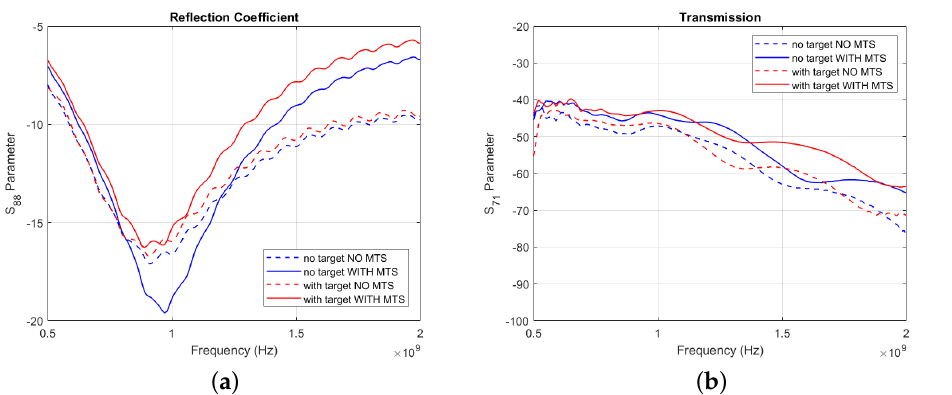
Figure 7. ( a ) Measured S 88 Parameter for the triangular patch antenna array in the “with target” (red lines) and “no target” (blue lines) configuration, with (solid lines) and without MTS (dashed lines) ( b ) Measured S 71 Parameter for the triangular patch antenna array in the “with target” (red lines) and “no target” (blue lines) configuration, with (solid lines) and without MTS (dashed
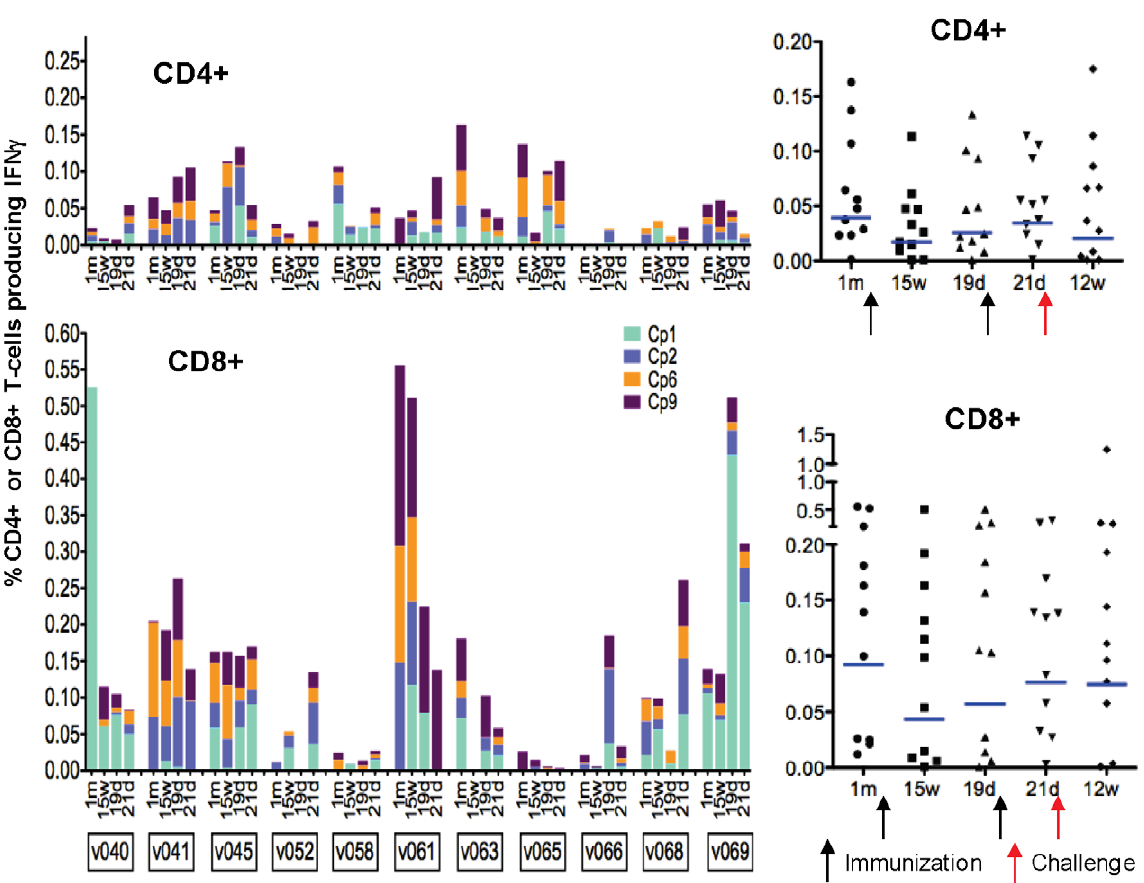
Figure 5. ICS CD4 + and CD8 + T cell IFN- c CSP responses. Percent CD4 + and CD8 + T cells secreting IFN- c in response to CSP for each volunteer at each time point, color-coded by peptide pool. The percents at each time point are plotted for each volunteer along with the geometric means for the group (horizontal bars). Responses prior to immunization are subtracted from all data in order to show only vaccine-induced responses.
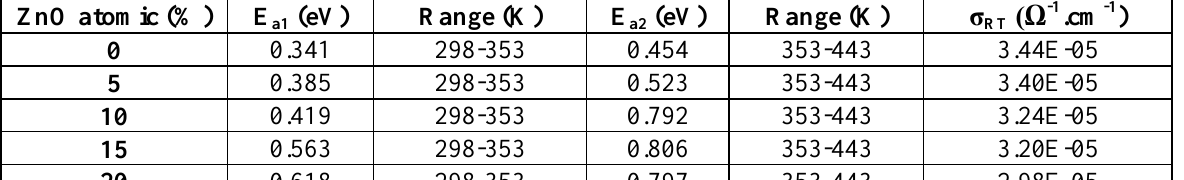
Table 2: Activation energies, thermal ranges and dc conductivity of (SnO films.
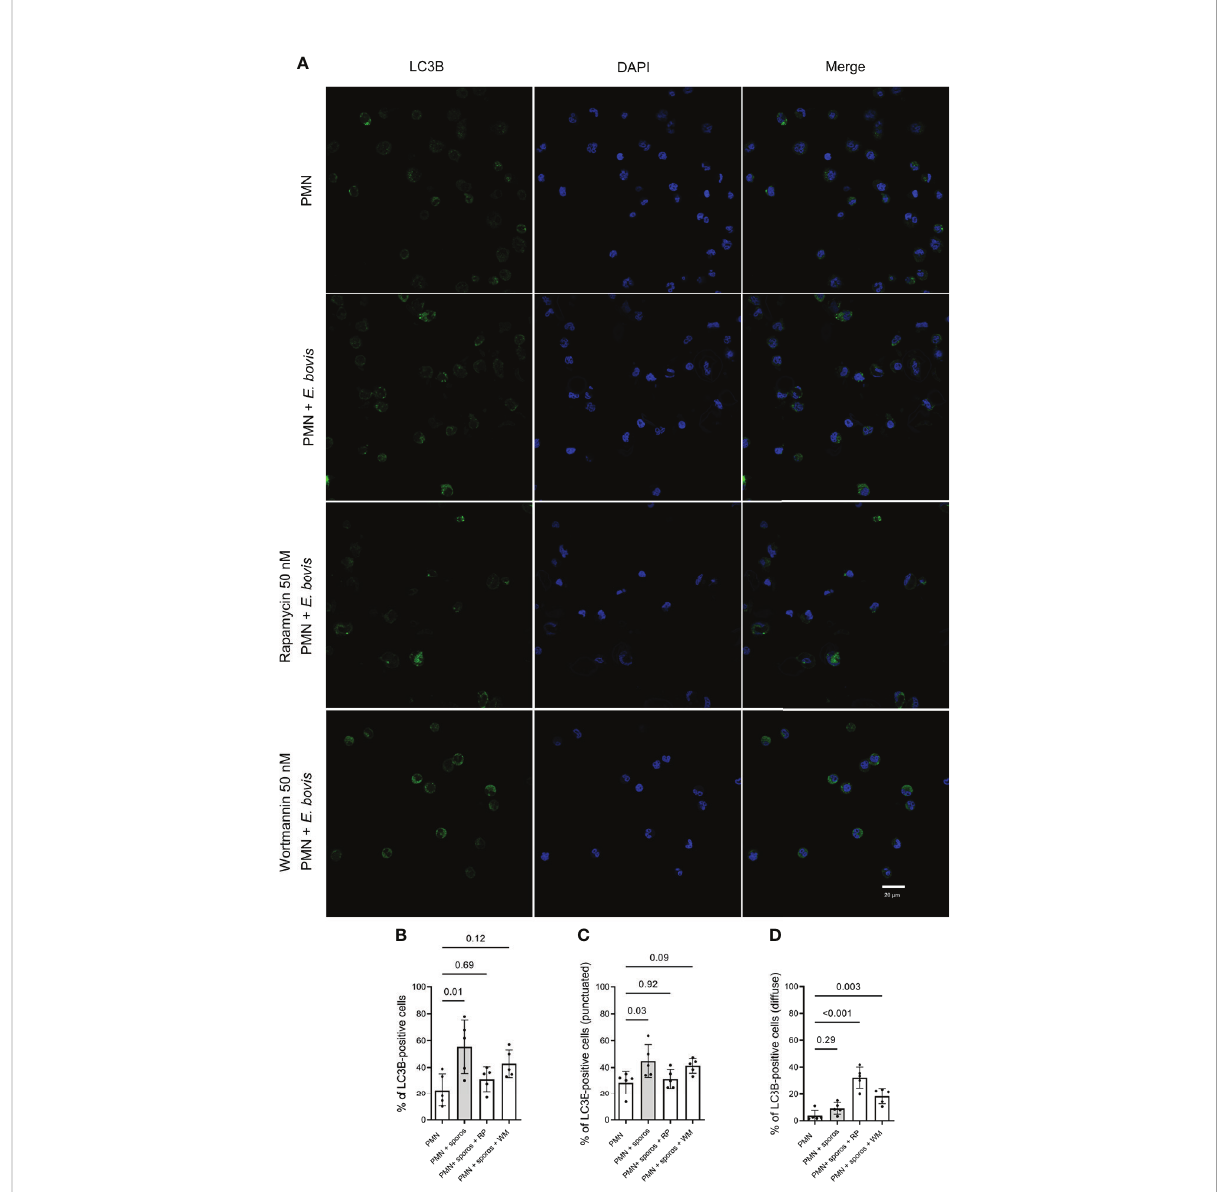
FIGURE 3 LC3B-based autophagosome formation in bovine E. bovis sporozoite-exposed PMN. Panel showing the staining for LC3B (green), DAPI (blue) phase-contrast (grayscale), and merge (A) . Also, PMN were pretreated with rapamycin (RP) or wortmannin (WT) (both 50 nM for 30 min) and then exposed to E. bovis sporozoites or plain medium (PMN). After 2 h of incubation, the samples were stained for LC3B and DNA and the number of autophagosome-positive cells was determined (B) . Also, the punctuated (C) or diffuse (D) signal of LC3B was analyzed. p-values were calculated using a repeated measures (paired) ANOVA followed by a Dunnett ’ s multiple-comparison test analysis (n =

What needs to be done: Please output the lines above beginning at the line with "Figure 5. ICS" and ending after the line with "Table 2: Activation", precisely as written and with no pictures.

Output for this exercise:
Figure 5. ICS CD4 + and CD8 + T cell IFN- c CSP responses. Percent CD4 + and CD8 + T cells secreting IFN- c in response to CSP for each volunteer at each time point, color-coded by peptide pool. The percents at each time point are plotted for each volunteer along with the geometric means for the group (horizontal bars). Responses prior to immunization are subtracted from all data in order to show only vaccine-induced responses.
Table 2: Activation energies, thermal ranges and dc conductivity of (SnO films.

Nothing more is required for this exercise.